Et plus tard dans l’histoire de l’Homo sapiens, ce plaisir infini valut aux femmes d’être méprisées et jugées dangereuses. Certaines époques et cultures les considérèrent comme des corps insatiables et des êtres méprisables, elles qui ne connaissent pas la mesure comme les hommes qui après la jouissance vivent une période réfractaire. Il fallait dès lors contrôler, museler cette énergie sexuelle sans limite qui paraissait effrayante. Ainsi la Grèce Antique par exemple s’efforça de marier les filles dès qu’elles avaient leurs règles pour dompter leur appétit sexuel jugé inextinguible et menaçant pour la pureté du sang athénien. Les femmes furent perçues comme des êtres lubriques qui si elles n’étaient pas mariées, devenaient nymphomanes. Platon osa même affirmer que l’utérus était un animal qui ne connaissait pas de repos et devait être calmé par le mariage et les grossesses. Plus tard, lors de la Chasse aux sorcières qui déferla sur l’Europe à la fin du Moyen-Âge et surtout à la Renaissance, les femmes qui avaient de tels plaisirs étaient accusées d’avoir frayé avec Satan. Et condamnées.

Autres temps, autres visions. Aujourd’hui ces plaisirs intenses et démultipliés sont recherchés et appréciés par les femmes comme par les hommes qui y voient autant d’hommages à leur virilité.

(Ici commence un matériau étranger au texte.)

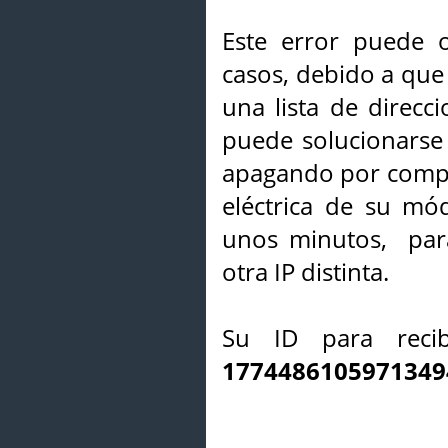
Este error puede o
casos, debido a que 
una lista de direcci
puede solucionarse s
apagando por compl
eléctrica de su mó
unos minutos, par
otra IP distinta.
Su ID para recib
1774486105971349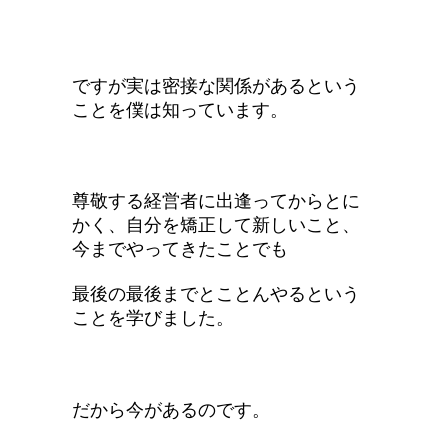
ですが実は密接な関係があるという
ことを僕は知っています。
尊敬する経営者に出逢ってからとに
かく、自分を矯正して新しいこと、
今までやってきたことでも
最後の最後までとことんやるという
ことを学びました。
だから今があるのです。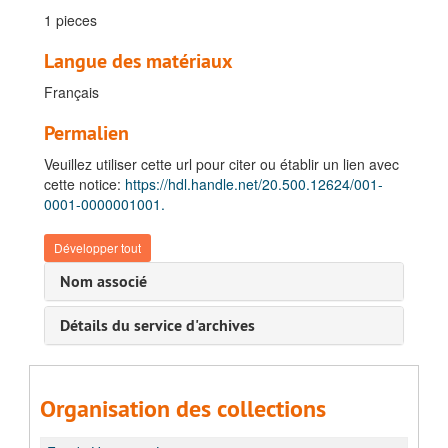
1 pieces
Langue des matériaux
Français
Permalien
Veuillez utiliser cette url pour citer ou établir un lien avec
cette notice:
https://hdl.handle.net/20.500.12624/001-
0001-0000001001.
Développer tout
Nom associé
Détails du service d'archives
Organisation des collections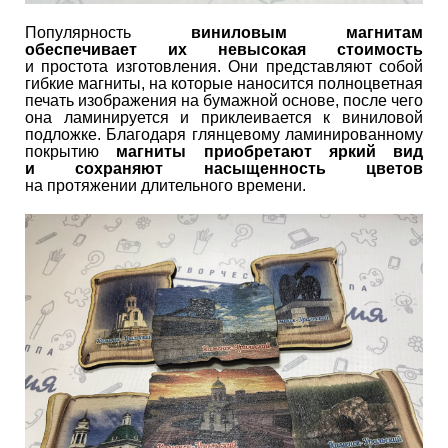
Популярность
виниловым магнитам
обеспечивает их невысокая стоимость
и простота изготовления. Они представляют собой
гибкие магниты, на которые наносится полноцветная
печать изображения на бумажной основе, после чего
она ламинируется и приклеивается к виниловой
подложке. Благодаря глянцевому ламинированному
покрытию
магниты приобретают яркий вид
и сохраняют насыщенность цветов
на протяжении длительного времени.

(1) Gender similarities and differences in sexual arousal, desire, and orgasmic pleasure in the laboratory. Etude de Paterson LQ, Jin ES, Amsel R, Binik YM. Publication en 2014 dans Journal of Sex Res. (2)The female sexual response revisited : Understanding the multiorgasmic experience in women. Etude de Carol Anderson Darling Ph.D., J. Kenneth Davidson Sr., Ph.D. & Donna A. Jennings. Publication en 1991 dans Archives of Sexual Behavior (3)Female Multiple Orgasm : An Exploratory Internet-Based Survey. Etude de M Gérard, M Berry, R A Shtarkshall, R Amsel, Y M Binik. Publication en avril 2020 dans J Sex Res.